* DIRECTIONS
A faithful copy of the listing below is needed, one that contains no pictures.

* DATA UNDER STUDY
= Beginning of Section =
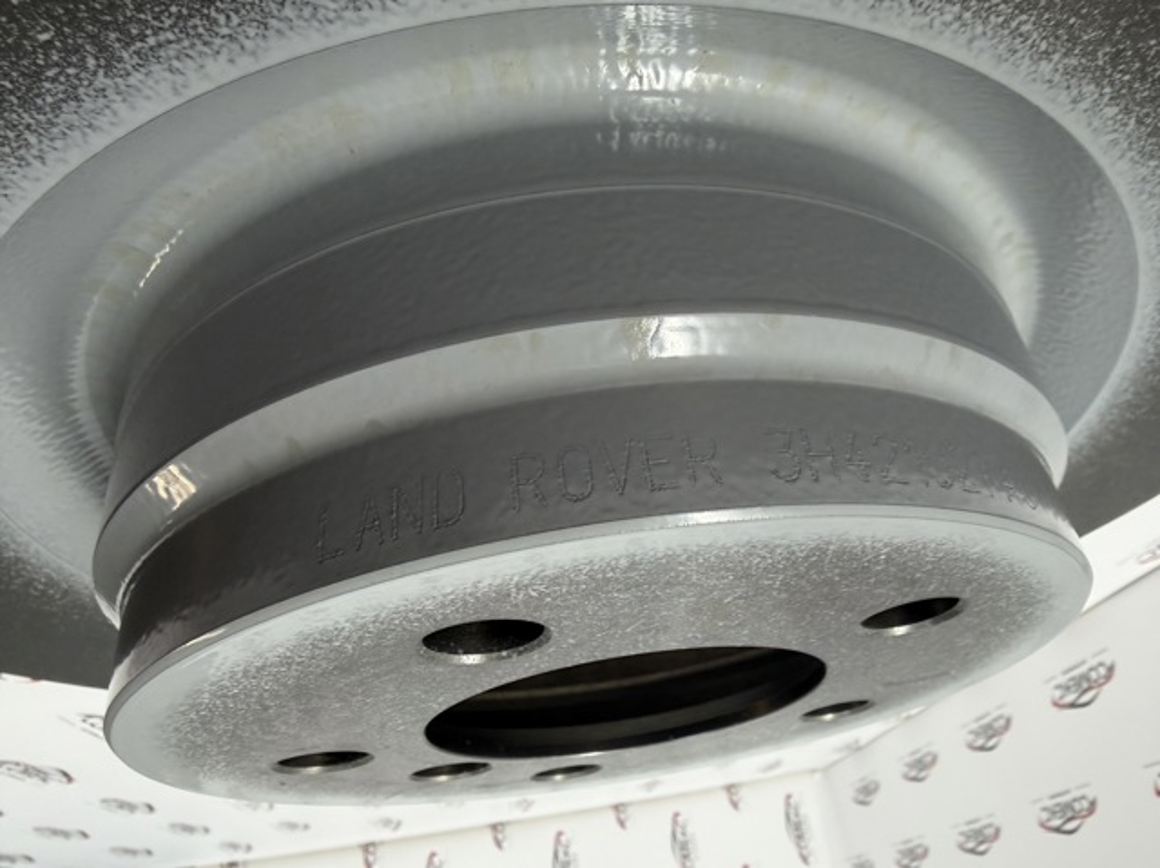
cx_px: 580
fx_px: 804
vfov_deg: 56.8
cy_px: 434
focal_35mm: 24
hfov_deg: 71.6
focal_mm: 2.22
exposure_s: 1/121
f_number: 2.2
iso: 200
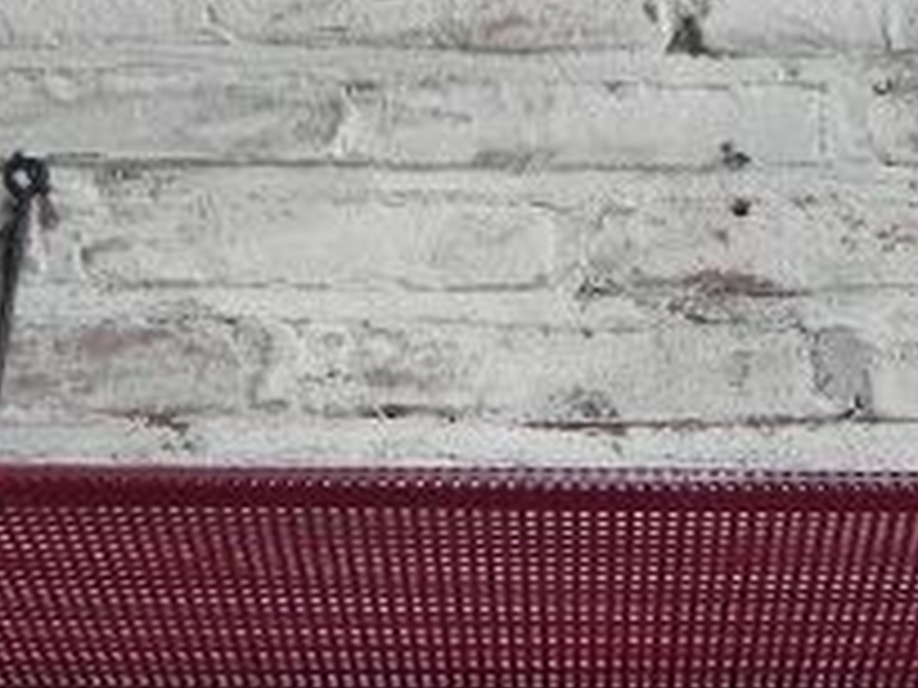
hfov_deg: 21.3
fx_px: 2413
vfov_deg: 16.0
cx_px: 729
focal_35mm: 91
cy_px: 621
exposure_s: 1/44.3
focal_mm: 5.2
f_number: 2.8
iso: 160
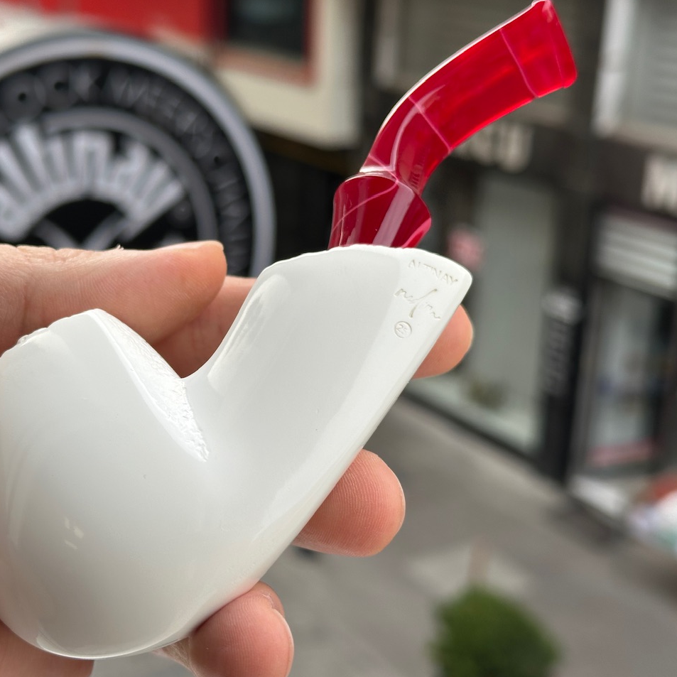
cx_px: 243
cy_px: 338
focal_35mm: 57
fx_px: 1261
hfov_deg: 29.9
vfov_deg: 30.0
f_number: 1.78
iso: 64
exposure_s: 1/1000
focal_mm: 6.86
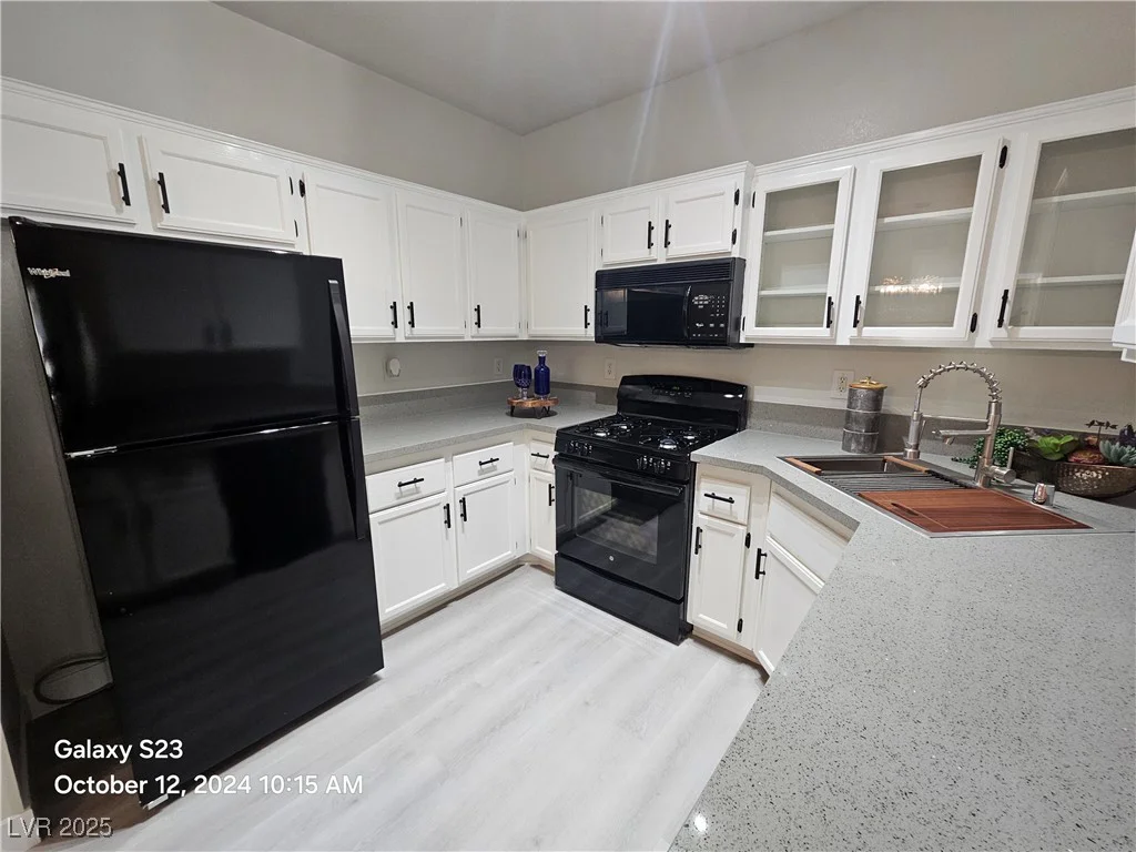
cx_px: 568
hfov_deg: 106.2
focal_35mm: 13
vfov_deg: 89.9
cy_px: 426
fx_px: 427
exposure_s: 1/60
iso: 250
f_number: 2.2
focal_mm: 2.2
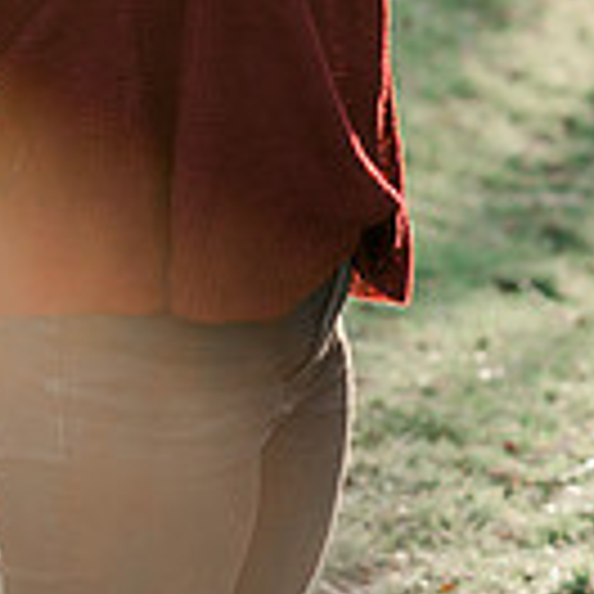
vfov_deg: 7.0
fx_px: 4776
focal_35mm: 246
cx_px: 0
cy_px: -256
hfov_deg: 7.1
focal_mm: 85
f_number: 3.2
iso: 320
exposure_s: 1/400
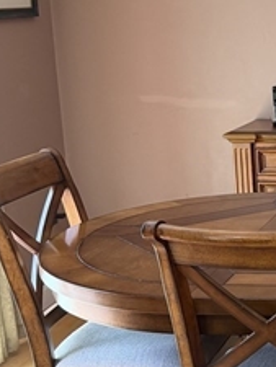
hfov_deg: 16.1
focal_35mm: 82
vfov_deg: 23.8
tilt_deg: -13.9
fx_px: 871
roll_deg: +0.4
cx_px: 447
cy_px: 192
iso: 160
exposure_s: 1/60
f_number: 1.78
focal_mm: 6.76
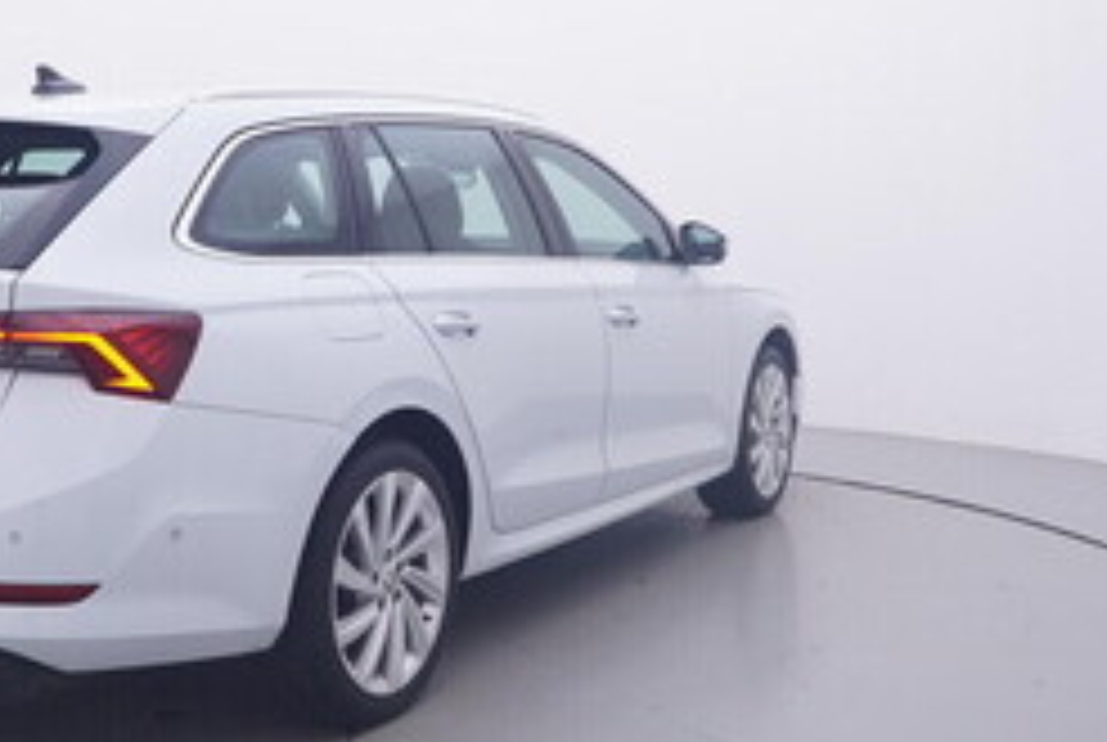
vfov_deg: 27.0
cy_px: 277
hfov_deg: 39.1
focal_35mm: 50
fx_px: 1544
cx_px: 394
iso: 200
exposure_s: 1/80
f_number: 5
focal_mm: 15
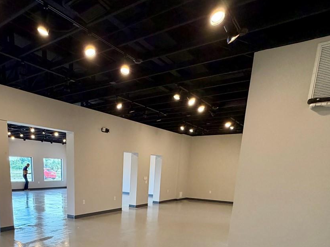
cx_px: 111
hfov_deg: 63.7
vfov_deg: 45.4
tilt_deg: -14.4
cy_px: 232
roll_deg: -1.0
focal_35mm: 27
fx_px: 257
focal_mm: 2.22
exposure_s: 1/120
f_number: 2.2
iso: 250
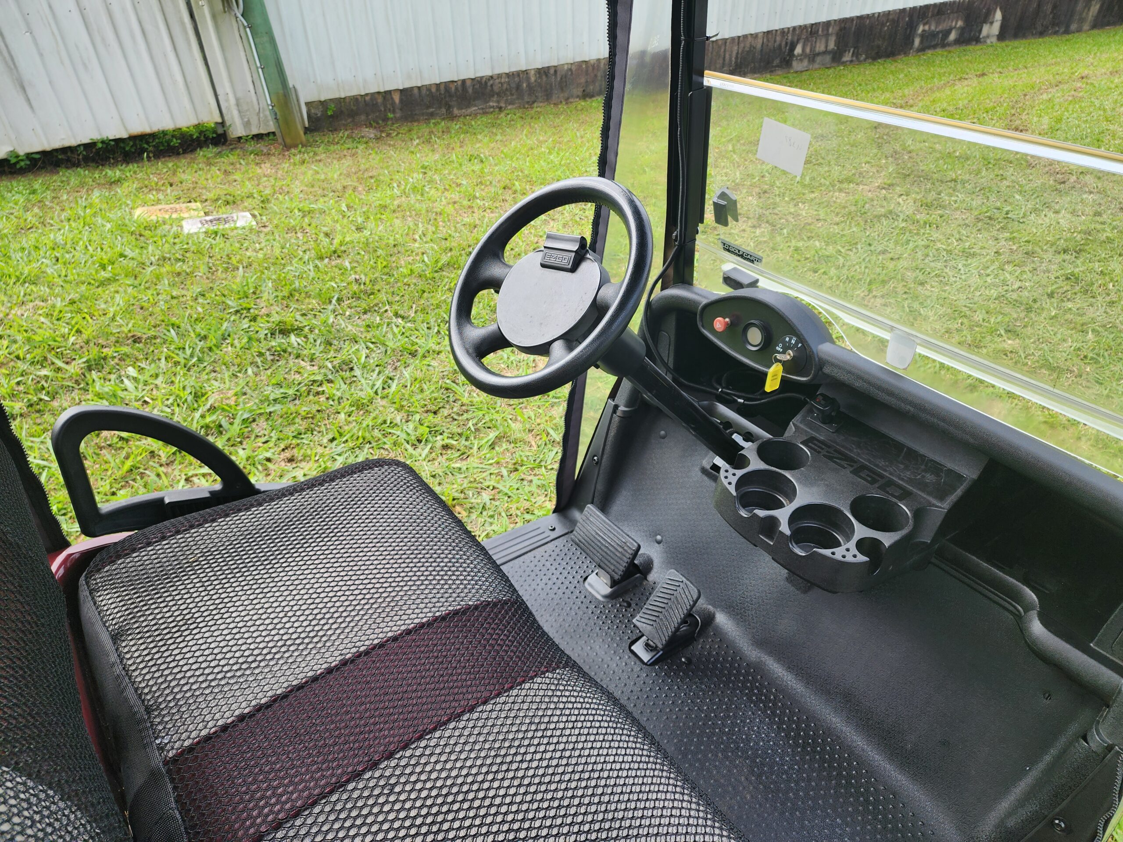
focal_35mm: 23
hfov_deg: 73.9
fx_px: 746
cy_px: 421
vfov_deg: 58.9
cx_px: 562
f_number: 1.8
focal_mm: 6.4
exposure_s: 1/180
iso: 16
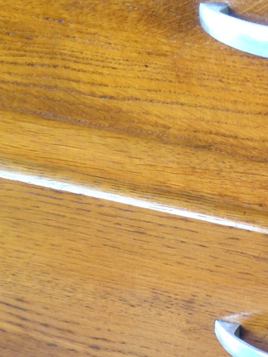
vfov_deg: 19.3
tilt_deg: -30.4
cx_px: 331
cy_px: 281
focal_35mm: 101
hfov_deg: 14.2
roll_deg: -0.8
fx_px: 1042
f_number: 2.4
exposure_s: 1/20
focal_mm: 4.12
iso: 50
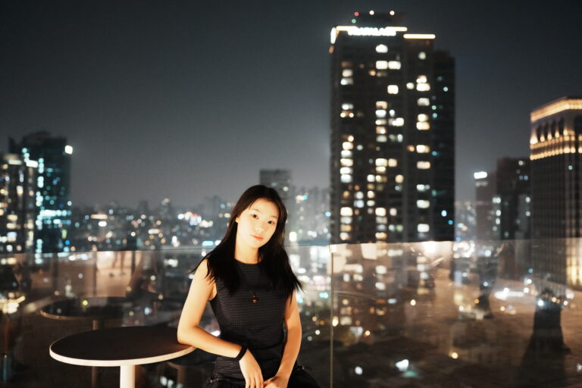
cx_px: 291
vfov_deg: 41.1
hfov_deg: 58.7
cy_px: 194
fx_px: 517
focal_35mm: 32
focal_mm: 32
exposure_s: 1/80
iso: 6400
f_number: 2
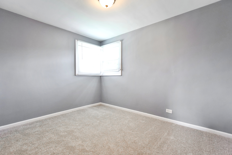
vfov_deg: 77.3
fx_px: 97
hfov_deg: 100.4
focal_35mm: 15
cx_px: 116
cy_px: 78
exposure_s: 1/60
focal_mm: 10
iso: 500
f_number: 4
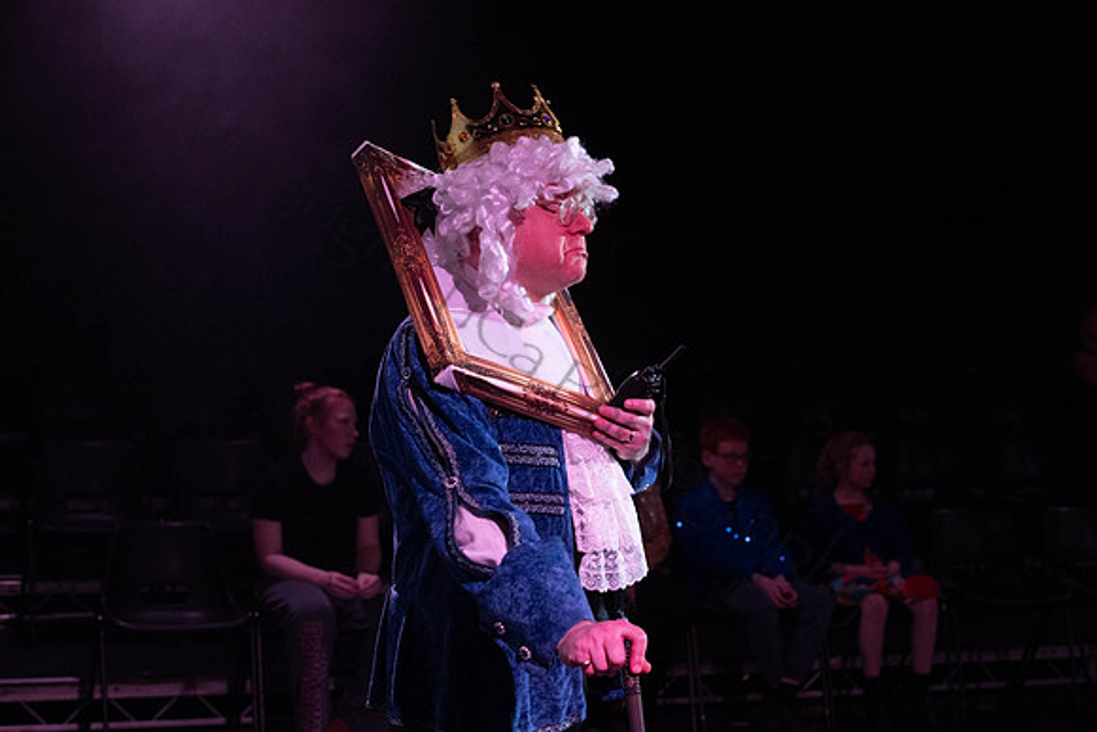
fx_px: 2133
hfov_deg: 28.8
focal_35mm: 70
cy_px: 366
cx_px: 548
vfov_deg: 19.5
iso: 1250
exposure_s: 1/60
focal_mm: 70
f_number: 5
= End of Section =
* PROBLEM SOLUTION
cx_px: 580
fx_px: 804
vfov_deg: 56.8
cy_px: 434
focal_35mm: 24
hfov_deg: 71.6
focal_mm: 2.22
exposure_s: 1/121
f_number: 2.2
iso: 200
hfov_deg: 21.3
fx_px: 2413
vfov_deg: 16.0
cx_px: 729
focal_35mm: 91
cy_px: 621
exposure_s: 1/44.3
focal_mm: 5.2
f_number: 2.8
iso: 160
cx_px: 243
cy_px: 338
focal_35mm: 57
fx_px: 1261
hfov_deg: 29.9
vfov_deg: 30.0
f_number: 1.78
iso: 64
exposure_s: 1/1000
focal_mm: 6.86
cx_px: 568
hfov_deg: 106.2
focal_35mm: 13
vfov_deg: 89.9
cy_px: 426
fx_px: 427
exposure_s: 1/60
iso: 250
f_number: 2.2
focal_mm: 2.2
vfov_deg: 7.0
fx_px: 4776
focal_35mm: 246
cx_px: 0
cy_px: -256
hfov_deg: 7.1
focal_mm: 85
f_number: 3.2
iso: 320
exposure_s: 1/400
hfov_deg: 16.1
focal_35mm: 82
vfov_deg: 23.8
tilt_deg: -13.9
fx_px: 871
roll_deg: +0.4
cx_px: 447
cy_px: 192
iso: 160
exposure_s: 1/60
f_number: 1.78
focal_mm: 6.76
vfov_deg: 27.0
cy_px: 277
hfov_deg: 39.1
focal_35mm: 50
fx_px: 1544
cx_px: 394
iso: 200
exposure_s: 1/80
f_number: 5
focal_mm: 15
cx_px: 111
hfov_deg: 63.7
vfov_deg: 45.4
tilt_deg: -14.4
cy_px: 232
roll_deg: -1.0
focal_35mm: 27
fx_px: 257
focal_mm: 2.22
exposure_s: 1/120
f_number: 2.2
iso: 250
focal_35mm: 23
hfov_deg: 73.9
fx_px: 746
cy_px: 421
vfov_deg: 58.9
cx_px: 562
f_number: 1.8
focal_mm: 6.4
exposure_s: 1/180
iso: 16
vfov_deg: 19.3
tilt_deg: -30.4
cx_px: 331
cy_px: 281
focal_35mm: 101
hfov_deg: 14.2
roll_deg: -0.8
fx_px: 1042
f_number: 2.4
exposure_s: 1/20
focal_mm: 4.12
iso: 50
cx_px: 291
vfov_deg: 41.1
hfov_deg: 58.7
cy_px: 194
fx_px: 517
focal_35mm: 32
focal_mm: 32
exposure_s: 1/80
iso: 6400
f_number: 2
vfov_deg: 77.3
fx_px: 97
hfov_deg: 100.4
focal_35mm: 15
cx_px: 116
cy_px: 78
exposure_s: 1/60
focal_mm: 10
iso: 500
f_number: 4
fx_px: 2133
hfov_deg: 28.8
focal_35mm: 70
cy_px: 366
cx_px: 548
vfov_deg: 19.5
iso: 1250
exposure_s: 1/60
focal_mm: 70
f_number: 5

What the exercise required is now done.